The Zika virus may be the Ebola of 2016, just a lot less deadly. The virus is spreading rapidly throughout the Americas. The World Health Organization said the virus is spreading “explosively.” Health officials are warning of a pandemic. And the news media is starting to take notice.
So, what is the Zika virus? Zika is spread through a certain kind of mosquito that thrives in warmer climates. It’s named after a forest in Uganda and is usually found in Africa and Asia. In fact, until 2015, almost no one in the Western Hemisphere had ever been infected with it.
That’s now changed in a big way. Last May, the Zika virus began showing up in patients in Brazil. And since people in the Americas have no immunity to it, the virus began to spread quickly. Millions of people may already be infected across South and Central America.

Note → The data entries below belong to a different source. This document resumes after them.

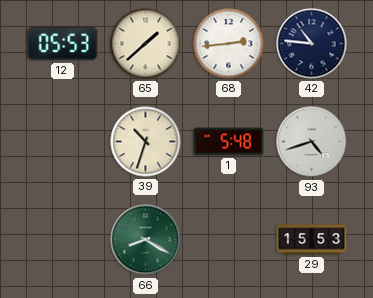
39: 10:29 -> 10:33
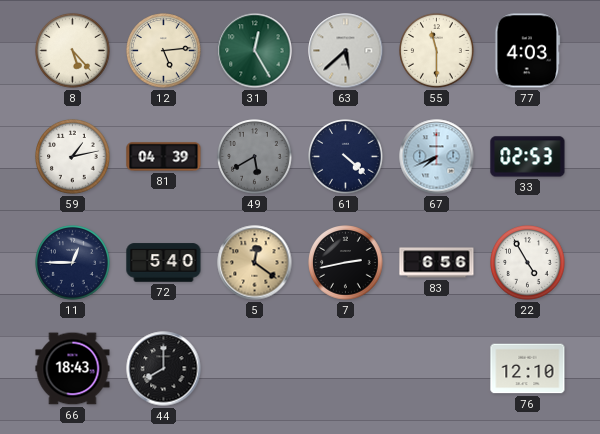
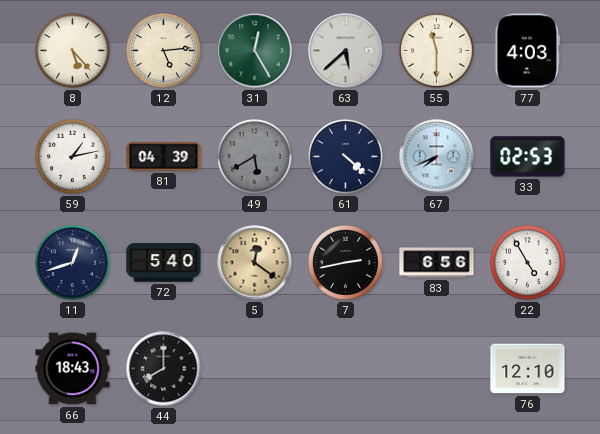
11: 12:45 -> 12:42
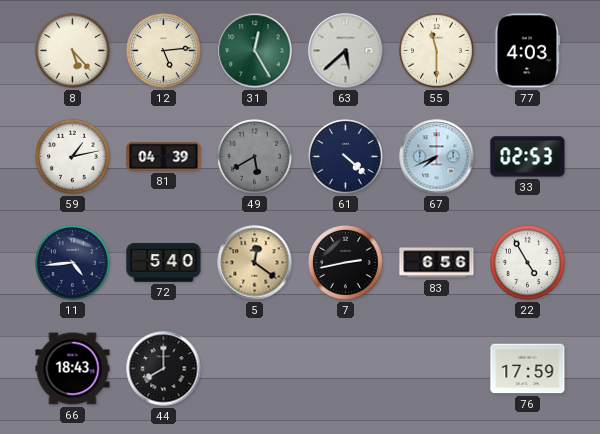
11: 12:42 -> 4:44
76: 12:10 -> 17:59
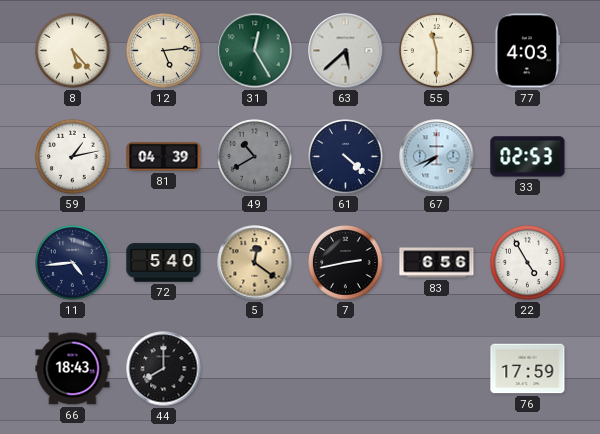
49: 5:40 -> 10:40
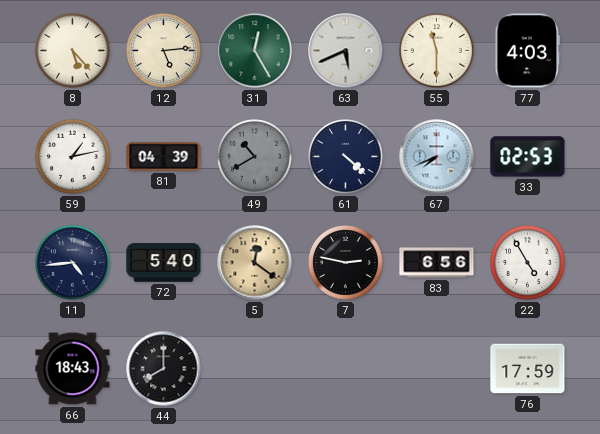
63: 5:38 -> 5:41
7: 2:43 -> 2:47
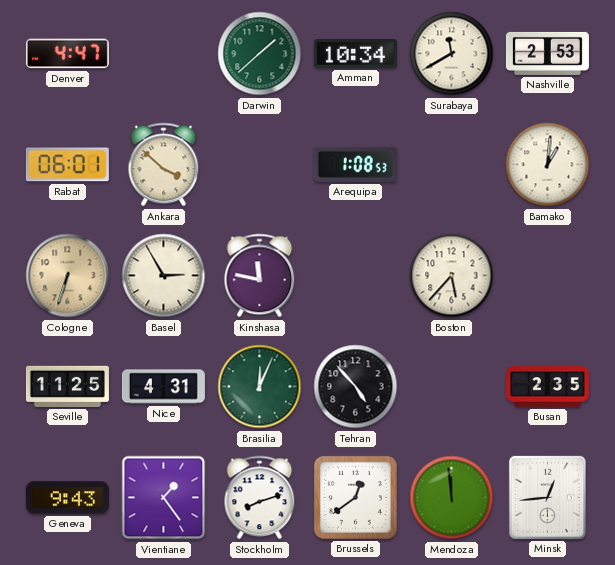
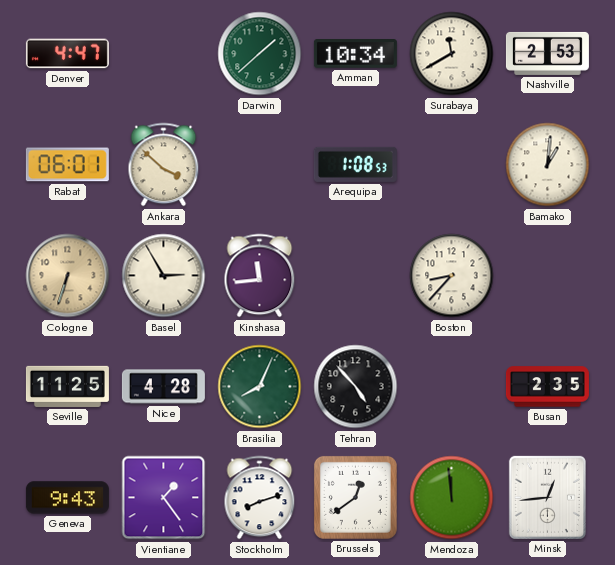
Kinshasa: 11:47 -> 11:44
Boston: 5:37 -> 8:37
Nice: 4:31 -> 4:28
Brasilia: 12:04 -> 8:04
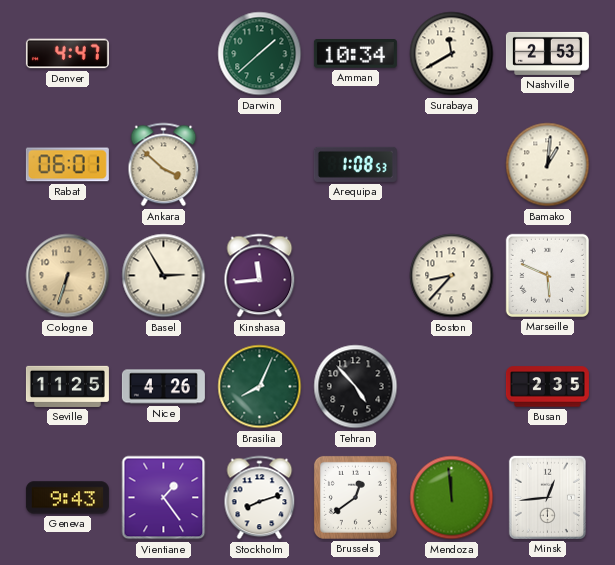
Marseille: none -> 5:49
Nice: 4:28 -> 4:26
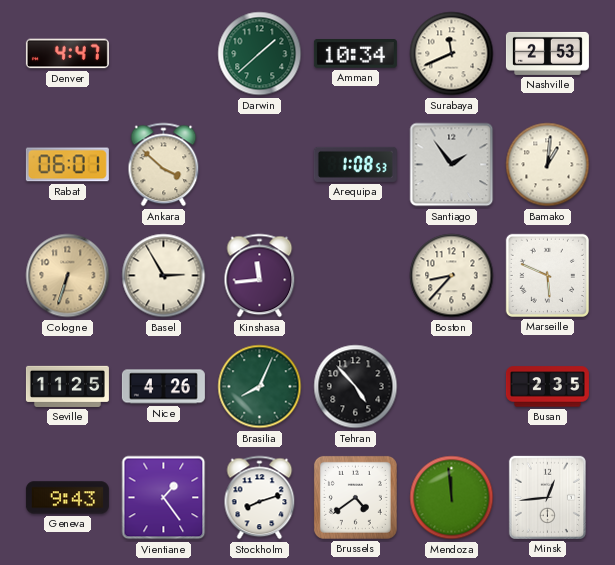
Surabaya: 11:40 -> 11:41
Santiago: none -> 1:54
Brussels: 12:39 -> 4:39
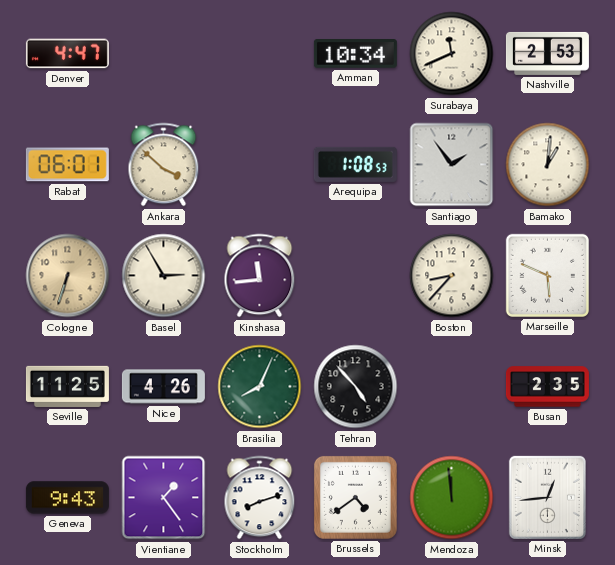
Darwin: 1:38 -> none
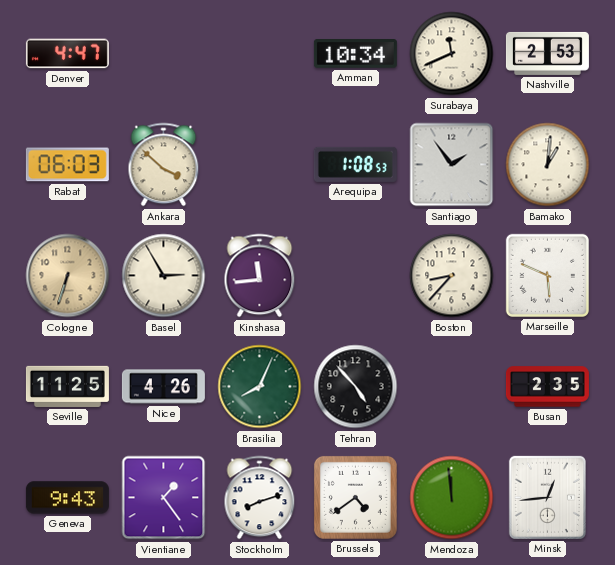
Rabat: 06:01 -> 06:03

The Zika virus, however, is not like Ebola. It won’t kill you. Most people who contract Zika won’t even notice. Those who do will have a fever, joint pain, maybe red eyes. All of it is treatable and it’s unlikely a patient would even have to be admitted to the hospital.
There is one exception: pregnant women. Scientists suspect that a rise in the number of cases of pregnant women giving birth to children with abnormally small heads and brains — a condition called microcephaly — is related to the rise in Zika.
Typically Brazil sees about 150 microcephaly cases a year. It is right now investigating some 4,000 cases. The connection between Zika and microcephaly, however, is circumstantial. Scientists are still researching to see if Zika is actually the cause.